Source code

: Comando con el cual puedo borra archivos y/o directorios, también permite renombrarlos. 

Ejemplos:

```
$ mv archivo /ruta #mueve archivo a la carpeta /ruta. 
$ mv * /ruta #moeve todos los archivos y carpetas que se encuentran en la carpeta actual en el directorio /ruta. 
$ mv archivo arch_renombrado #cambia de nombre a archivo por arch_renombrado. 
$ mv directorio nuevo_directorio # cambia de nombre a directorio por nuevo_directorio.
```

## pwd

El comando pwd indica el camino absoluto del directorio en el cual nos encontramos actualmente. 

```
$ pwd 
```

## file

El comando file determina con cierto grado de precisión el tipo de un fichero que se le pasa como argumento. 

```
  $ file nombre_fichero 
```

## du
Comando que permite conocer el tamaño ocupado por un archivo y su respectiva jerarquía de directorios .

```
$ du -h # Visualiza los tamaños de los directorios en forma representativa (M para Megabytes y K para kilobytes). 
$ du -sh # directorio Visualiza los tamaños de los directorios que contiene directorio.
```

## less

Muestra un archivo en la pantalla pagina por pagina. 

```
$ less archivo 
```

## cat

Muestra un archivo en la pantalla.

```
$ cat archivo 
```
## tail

* * *

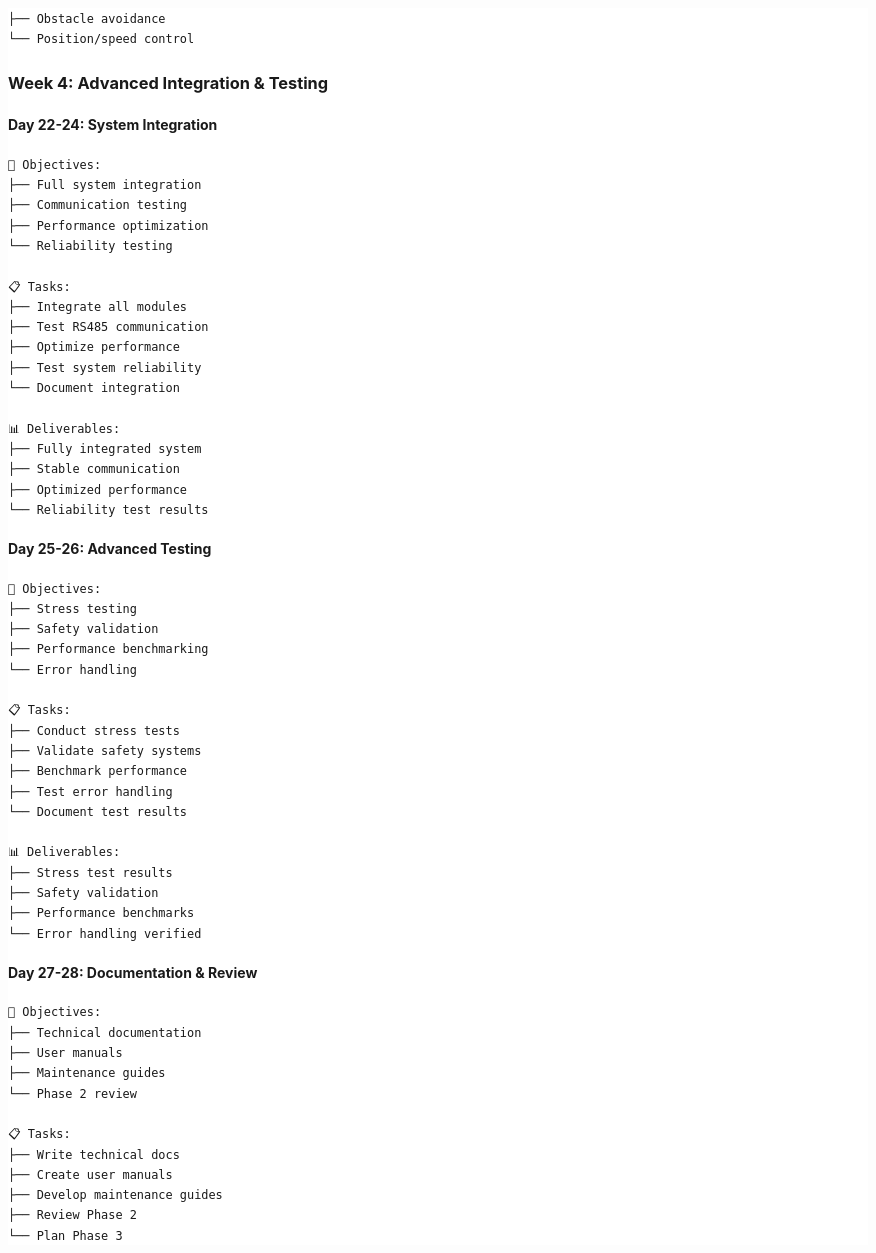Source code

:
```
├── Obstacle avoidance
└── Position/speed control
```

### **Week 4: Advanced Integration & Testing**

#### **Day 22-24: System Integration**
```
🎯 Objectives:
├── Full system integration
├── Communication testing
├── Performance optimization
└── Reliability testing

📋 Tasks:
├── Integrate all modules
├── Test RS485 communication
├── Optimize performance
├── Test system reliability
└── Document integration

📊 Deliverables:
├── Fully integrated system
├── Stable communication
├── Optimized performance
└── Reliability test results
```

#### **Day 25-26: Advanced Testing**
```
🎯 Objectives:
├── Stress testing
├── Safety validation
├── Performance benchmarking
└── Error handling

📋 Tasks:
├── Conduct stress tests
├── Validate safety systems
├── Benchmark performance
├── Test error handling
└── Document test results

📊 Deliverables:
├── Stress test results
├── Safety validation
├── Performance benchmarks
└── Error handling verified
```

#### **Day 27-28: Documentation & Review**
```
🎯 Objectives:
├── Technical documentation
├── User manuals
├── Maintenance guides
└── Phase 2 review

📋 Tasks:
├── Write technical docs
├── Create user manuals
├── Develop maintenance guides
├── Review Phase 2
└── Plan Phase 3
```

## Task goal
Report every line containing the string "carpeta" in the material.

## Final answer
$ mv archivo /ruta #mueve archivo a la carpeta /ruta. 
$ mv * /ruta #moeve todos los archivos y carpetas que se encuentran en la carpeta actual en el directorio /ruta. 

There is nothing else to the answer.